JOB 1:
In the excerpt on baseball's "Dynamic Duos," which team did Baltimore acquire Adam Jones from?

## start EXCERPT PROVIDED

Baseball has been blessed with many scenarios in which two young players join a team around the same time and grow into a lethal combination that propels their franchise to greatness over an extended period of time.

If the first half of the 2012 season is any indication, the Los Angeles Angels appear to have one of their own “Dynamic Duos” in the making in outfielders Mark Trumbo and Mike Trout.

Trumbo, in his second season with the team, is once again leading the Angels in home runs and RBI—much like he did his rookie year—and is second in batting with a .306 average.  His efforts earned him a well deserved selection to the All-Star team.

All Trout has done since he was called up in late April is be arguably the best player in baseball not named Andrew McCutchen. He, too, is fresh off the first of what is likely to be many trips to the All-Star game.

There’s no question Trout and Trumbo qualify as a “Dynamic Duo” but are they the best in baseball?

To tackle that question we have to decide what criteria we want to use.  For me, I asked myself a simple question:  Which two teammates would I want on my team?  That takes into account age, salary, position, current performance and long-term potential. 

To qualify, they had to have both been drafted or acquired by the same organization prior to playing their first full major league season and arrived at the big leagues within two years of each other.  They have to be 26 or younger, and they both have to be All-Star capable, too. So you can’t just pick one young superstar and pair him with an average teammate.  We’ll call that the Stanton/Morrison Rule.

Abelimages/Getty Images
Wieters and Jones have been a solid, but not quite dynamic duo...

To that end, here are my top five Dynamic Duos in baseball today:

 

 

5. Adam Jones and Matt Wieters, Baltimore

 

Jones, 26, was acquired in 2008 from Seattle in the Erik Bedard deal, one that is looking more lopsided in the Orioles’ favor every day.  He played his first full season in Baltimore that year.

Wieters, also 26, was drafted fifth overall by Baltimore in 2007 and made his major league debut in 2009.  Both made the All-Star team this year for the second time, and have been keys to Baltimore’s long-awaited return to playing competitive baseball.

Jones leads the team with 20 HRs and is tied with Wieters for the team lead with 44 RBI.  He’s also hitting .289, tops on the Orioles, while playing solid defense out in center field.

Despite his All-Star selection, Wieters is struggling a bit offensively.  In addition to his .247 average being the lowest of his young career, Wieters has also had dips in several advanced metrics this season, but is still flashing the kind of power that had scouts drooling when he came out of college. 

Once he puts everything together and the team surrounds him with more talent he should be fine.  Their four combined All-Star game selections are impressive, but if Wieters played any other position he probably wouldn’t have any.

Taking that into account, and the fact that they are the oldest pair on my list makes them a solid, but not quite dynamic, duo.     

 

 

4. Freddie Freeman and Jason Heyward, Atlanta

 

Heyward was so impressive in spring training back in 2010 as a 20-year-old that he not only made the Braves’ opening day roster that season, but was named the starting right fielder.

## end EXCERPT PROVIDED
## start GIVEN ENTRIES

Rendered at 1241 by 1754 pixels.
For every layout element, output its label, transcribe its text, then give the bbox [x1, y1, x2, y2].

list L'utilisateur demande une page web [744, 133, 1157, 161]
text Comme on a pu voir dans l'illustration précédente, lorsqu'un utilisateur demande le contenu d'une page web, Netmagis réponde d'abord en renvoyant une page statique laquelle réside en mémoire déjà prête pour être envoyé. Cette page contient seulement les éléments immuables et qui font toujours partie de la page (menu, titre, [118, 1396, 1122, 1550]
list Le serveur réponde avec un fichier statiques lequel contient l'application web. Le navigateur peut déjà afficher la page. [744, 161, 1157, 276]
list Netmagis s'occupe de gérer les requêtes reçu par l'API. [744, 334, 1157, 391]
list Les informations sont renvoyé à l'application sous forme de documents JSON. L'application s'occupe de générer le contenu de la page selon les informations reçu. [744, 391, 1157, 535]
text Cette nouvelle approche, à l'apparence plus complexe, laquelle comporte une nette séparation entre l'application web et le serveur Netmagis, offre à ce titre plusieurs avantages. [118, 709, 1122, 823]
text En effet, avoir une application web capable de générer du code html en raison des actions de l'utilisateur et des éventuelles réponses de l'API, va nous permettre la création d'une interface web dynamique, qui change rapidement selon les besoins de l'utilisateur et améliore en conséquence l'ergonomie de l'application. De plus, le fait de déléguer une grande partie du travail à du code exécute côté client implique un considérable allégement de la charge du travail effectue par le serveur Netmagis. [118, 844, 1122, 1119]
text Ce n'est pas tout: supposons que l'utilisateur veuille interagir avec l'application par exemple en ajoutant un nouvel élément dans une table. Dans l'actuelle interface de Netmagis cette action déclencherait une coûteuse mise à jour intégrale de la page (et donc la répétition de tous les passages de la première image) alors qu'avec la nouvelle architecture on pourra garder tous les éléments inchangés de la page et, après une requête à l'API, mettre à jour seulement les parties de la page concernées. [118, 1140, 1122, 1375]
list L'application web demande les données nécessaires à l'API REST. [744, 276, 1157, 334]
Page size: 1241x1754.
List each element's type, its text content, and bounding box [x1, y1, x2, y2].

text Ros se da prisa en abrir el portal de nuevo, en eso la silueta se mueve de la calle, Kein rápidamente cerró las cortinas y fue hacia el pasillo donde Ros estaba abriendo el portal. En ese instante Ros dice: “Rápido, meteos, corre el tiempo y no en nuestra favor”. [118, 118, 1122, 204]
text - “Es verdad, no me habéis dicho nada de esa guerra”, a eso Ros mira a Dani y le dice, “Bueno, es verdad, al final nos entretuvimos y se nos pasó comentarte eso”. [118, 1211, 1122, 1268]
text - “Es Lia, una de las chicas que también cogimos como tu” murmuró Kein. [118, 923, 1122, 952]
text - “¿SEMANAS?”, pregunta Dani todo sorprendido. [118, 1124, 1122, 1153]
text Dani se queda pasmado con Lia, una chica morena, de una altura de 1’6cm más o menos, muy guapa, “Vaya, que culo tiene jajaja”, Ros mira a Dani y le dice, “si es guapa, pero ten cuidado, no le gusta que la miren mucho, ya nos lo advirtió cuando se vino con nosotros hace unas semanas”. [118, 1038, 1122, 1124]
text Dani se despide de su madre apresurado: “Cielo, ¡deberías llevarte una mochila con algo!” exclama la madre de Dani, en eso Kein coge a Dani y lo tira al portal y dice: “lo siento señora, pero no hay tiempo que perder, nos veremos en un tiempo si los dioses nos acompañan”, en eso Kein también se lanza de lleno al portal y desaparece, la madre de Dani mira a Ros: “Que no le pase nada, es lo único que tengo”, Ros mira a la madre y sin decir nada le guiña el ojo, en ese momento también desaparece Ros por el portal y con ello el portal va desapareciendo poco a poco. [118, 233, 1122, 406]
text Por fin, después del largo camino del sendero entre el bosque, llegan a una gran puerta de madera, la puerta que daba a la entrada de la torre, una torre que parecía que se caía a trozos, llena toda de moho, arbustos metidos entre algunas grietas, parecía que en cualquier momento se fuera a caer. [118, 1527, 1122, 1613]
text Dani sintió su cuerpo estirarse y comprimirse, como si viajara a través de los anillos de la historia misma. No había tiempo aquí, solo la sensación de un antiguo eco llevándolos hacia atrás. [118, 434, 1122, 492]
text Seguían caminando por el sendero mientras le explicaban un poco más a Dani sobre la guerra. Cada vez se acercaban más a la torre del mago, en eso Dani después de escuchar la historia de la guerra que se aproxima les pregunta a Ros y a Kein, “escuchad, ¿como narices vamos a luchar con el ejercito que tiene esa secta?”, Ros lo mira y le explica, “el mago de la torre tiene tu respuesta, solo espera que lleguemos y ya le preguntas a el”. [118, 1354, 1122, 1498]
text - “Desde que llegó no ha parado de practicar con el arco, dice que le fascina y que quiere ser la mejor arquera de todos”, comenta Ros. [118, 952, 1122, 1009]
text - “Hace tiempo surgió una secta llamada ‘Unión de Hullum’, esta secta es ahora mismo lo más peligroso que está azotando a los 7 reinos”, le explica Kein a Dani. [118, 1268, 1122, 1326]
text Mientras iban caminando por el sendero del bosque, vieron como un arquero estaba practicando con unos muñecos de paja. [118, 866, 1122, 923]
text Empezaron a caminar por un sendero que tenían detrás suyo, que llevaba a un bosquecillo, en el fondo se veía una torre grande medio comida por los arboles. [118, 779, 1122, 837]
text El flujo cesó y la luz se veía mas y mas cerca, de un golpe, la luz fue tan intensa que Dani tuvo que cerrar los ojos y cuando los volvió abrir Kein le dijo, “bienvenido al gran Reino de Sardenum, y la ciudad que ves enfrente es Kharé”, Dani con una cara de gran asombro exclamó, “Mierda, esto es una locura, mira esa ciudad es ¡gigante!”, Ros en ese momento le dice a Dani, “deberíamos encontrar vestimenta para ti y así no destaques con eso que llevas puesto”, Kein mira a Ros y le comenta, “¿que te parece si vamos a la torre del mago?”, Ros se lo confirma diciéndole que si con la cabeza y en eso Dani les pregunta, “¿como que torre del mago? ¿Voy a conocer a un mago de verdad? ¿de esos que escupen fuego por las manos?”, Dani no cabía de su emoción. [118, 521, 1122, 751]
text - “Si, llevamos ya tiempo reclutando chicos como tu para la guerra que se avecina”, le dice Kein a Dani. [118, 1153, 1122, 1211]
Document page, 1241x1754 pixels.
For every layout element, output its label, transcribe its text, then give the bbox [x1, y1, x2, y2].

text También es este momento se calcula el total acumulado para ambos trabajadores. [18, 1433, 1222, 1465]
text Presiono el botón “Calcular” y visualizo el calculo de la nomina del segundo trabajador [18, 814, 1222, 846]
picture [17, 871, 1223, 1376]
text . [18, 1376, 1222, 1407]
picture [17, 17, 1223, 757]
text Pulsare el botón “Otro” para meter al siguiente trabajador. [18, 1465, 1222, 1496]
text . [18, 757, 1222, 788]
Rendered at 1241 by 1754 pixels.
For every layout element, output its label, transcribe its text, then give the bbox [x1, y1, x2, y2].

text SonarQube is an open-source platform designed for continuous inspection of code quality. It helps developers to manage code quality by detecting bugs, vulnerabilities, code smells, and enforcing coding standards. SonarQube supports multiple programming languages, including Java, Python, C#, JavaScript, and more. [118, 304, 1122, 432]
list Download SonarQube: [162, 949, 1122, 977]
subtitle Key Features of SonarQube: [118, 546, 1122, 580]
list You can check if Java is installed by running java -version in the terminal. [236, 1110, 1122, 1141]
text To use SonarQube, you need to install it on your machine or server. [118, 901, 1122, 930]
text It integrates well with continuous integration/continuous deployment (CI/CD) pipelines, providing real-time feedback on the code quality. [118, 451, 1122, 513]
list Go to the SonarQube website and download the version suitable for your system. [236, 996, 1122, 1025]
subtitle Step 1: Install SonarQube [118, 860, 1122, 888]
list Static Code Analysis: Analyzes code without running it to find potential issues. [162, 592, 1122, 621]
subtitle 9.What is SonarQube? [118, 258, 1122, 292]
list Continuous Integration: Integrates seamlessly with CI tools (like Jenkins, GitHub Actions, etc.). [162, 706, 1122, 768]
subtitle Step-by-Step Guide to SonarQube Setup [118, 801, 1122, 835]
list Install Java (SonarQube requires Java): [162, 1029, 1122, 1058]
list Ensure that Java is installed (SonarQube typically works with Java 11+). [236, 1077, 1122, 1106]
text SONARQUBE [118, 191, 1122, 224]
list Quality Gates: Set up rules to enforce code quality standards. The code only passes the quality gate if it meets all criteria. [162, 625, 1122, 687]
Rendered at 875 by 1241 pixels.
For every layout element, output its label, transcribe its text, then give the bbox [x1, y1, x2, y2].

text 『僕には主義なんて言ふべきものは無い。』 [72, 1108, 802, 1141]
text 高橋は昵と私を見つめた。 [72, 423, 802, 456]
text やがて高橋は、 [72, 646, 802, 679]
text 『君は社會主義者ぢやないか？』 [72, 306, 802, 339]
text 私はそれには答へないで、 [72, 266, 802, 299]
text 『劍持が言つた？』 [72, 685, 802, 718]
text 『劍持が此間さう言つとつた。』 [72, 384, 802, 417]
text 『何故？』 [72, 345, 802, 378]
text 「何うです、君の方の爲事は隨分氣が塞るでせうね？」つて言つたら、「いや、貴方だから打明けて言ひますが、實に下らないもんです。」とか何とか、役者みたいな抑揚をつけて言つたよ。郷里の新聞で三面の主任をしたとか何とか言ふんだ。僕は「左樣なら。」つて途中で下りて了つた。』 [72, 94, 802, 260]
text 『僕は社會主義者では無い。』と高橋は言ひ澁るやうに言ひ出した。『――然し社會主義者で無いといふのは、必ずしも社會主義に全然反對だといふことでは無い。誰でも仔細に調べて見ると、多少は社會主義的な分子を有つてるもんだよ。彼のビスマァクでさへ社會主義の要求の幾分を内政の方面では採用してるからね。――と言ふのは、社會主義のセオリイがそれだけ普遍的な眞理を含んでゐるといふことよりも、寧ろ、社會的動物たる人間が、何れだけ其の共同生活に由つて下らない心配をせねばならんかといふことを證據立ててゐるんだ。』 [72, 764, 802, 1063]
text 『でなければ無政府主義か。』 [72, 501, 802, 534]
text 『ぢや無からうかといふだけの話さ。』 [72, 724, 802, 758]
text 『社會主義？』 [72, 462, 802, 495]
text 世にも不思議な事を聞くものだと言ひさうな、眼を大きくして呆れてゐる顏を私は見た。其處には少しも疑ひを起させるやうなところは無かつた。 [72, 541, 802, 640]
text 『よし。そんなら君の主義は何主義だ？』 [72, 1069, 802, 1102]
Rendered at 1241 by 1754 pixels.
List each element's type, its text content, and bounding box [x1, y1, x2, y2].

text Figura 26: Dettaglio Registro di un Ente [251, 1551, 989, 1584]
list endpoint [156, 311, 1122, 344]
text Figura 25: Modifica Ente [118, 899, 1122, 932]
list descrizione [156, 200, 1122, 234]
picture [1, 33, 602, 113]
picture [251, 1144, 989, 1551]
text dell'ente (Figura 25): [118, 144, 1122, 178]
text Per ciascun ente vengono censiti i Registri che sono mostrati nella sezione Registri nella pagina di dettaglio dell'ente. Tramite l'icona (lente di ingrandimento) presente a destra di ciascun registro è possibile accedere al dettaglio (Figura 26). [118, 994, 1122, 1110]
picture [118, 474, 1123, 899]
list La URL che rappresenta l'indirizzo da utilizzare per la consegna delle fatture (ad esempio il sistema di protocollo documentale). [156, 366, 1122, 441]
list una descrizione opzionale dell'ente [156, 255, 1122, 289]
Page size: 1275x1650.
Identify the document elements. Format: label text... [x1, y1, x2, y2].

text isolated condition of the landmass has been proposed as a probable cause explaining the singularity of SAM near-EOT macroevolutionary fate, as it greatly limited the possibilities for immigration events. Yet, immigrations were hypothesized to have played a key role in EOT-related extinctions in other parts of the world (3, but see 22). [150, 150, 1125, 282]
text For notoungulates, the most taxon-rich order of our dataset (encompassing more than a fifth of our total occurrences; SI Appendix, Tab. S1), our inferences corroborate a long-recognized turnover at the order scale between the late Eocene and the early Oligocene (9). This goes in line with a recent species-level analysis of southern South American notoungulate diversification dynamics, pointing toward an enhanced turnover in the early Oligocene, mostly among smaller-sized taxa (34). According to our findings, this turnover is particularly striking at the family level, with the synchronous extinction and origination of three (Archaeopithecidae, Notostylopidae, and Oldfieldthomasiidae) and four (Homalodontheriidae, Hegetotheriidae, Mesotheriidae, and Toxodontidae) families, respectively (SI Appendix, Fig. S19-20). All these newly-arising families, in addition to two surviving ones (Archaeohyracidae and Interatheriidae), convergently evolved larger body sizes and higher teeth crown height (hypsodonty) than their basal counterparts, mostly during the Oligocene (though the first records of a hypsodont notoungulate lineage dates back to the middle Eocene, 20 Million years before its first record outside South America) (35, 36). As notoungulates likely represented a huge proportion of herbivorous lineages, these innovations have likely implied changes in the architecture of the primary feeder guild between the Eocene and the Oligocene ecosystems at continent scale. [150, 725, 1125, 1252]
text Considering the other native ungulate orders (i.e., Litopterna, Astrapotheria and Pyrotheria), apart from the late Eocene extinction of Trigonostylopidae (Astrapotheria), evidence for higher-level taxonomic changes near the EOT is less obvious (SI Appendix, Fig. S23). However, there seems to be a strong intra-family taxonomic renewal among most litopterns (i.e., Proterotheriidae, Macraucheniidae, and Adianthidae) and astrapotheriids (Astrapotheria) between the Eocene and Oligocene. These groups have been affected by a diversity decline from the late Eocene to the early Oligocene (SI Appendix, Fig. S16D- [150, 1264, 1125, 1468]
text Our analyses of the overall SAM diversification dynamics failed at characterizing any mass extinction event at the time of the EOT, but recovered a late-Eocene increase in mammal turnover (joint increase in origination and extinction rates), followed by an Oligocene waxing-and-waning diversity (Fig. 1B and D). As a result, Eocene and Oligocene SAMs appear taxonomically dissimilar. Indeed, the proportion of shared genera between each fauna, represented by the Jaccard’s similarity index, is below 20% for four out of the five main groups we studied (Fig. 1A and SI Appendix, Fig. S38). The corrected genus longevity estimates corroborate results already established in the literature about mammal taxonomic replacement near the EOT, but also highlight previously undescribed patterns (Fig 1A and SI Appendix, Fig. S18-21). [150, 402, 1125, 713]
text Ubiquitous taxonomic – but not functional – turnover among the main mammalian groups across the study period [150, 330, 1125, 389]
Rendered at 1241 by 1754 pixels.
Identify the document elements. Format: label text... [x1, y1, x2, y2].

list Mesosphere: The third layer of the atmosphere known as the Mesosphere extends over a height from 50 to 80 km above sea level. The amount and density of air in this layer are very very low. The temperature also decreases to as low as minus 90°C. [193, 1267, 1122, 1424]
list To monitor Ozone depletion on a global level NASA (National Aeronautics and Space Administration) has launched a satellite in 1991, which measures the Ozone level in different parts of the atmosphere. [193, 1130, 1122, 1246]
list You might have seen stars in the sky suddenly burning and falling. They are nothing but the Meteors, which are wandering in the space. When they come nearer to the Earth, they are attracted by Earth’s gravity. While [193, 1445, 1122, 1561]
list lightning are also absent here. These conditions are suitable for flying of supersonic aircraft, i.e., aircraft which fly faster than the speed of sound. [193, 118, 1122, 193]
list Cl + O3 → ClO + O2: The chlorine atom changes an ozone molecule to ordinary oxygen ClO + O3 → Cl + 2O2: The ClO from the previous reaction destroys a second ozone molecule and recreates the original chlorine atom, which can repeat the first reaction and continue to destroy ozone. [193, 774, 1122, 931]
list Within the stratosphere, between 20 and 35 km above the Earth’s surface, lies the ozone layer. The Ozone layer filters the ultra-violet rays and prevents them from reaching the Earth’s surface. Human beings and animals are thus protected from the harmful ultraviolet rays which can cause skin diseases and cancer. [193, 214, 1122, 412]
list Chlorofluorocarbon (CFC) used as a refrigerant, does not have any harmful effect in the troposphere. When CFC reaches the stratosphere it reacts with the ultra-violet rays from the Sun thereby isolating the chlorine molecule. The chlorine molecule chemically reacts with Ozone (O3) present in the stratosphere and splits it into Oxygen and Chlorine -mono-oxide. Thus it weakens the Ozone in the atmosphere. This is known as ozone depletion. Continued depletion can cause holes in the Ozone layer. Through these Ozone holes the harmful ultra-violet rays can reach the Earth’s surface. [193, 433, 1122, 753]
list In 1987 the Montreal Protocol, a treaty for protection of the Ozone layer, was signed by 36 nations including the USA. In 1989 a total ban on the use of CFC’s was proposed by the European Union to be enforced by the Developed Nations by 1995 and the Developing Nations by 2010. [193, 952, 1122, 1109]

## end GIVEN ENTRIES

JOB 2:
Gather every line of the listing that contains the string "solo", matching case exactly.

FINAL RESULT 1:
Seattle

FINAL RESULT 2:
text Dani sintió su cuerpo estirarse y comprimirse, como si viajara a través de los anillos de la historia misma. No había tiempo aquí, solo la sensación de un antiguo eco llevándolos hacia atrás. [118, 434, 1122, 492]
text Seguían caminando por el sendero mientras le explicaban un poco más a Dani sobre la guerra. Cada vez se acercaban más a la torre del mago, en eso Dani después de escuchar la historia de la guerra que se aproxima les pregunta a Ros y a Kein, “escuchad, ¿como narices vamos a luchar con el ejercito que tiene esa secta?”, Ros lo mira y le explica, “el mago de la torre tiene tu respuesta, solo espera que lleguemos y ya le preguntas a el”. [118, 1354, 1122, 1498]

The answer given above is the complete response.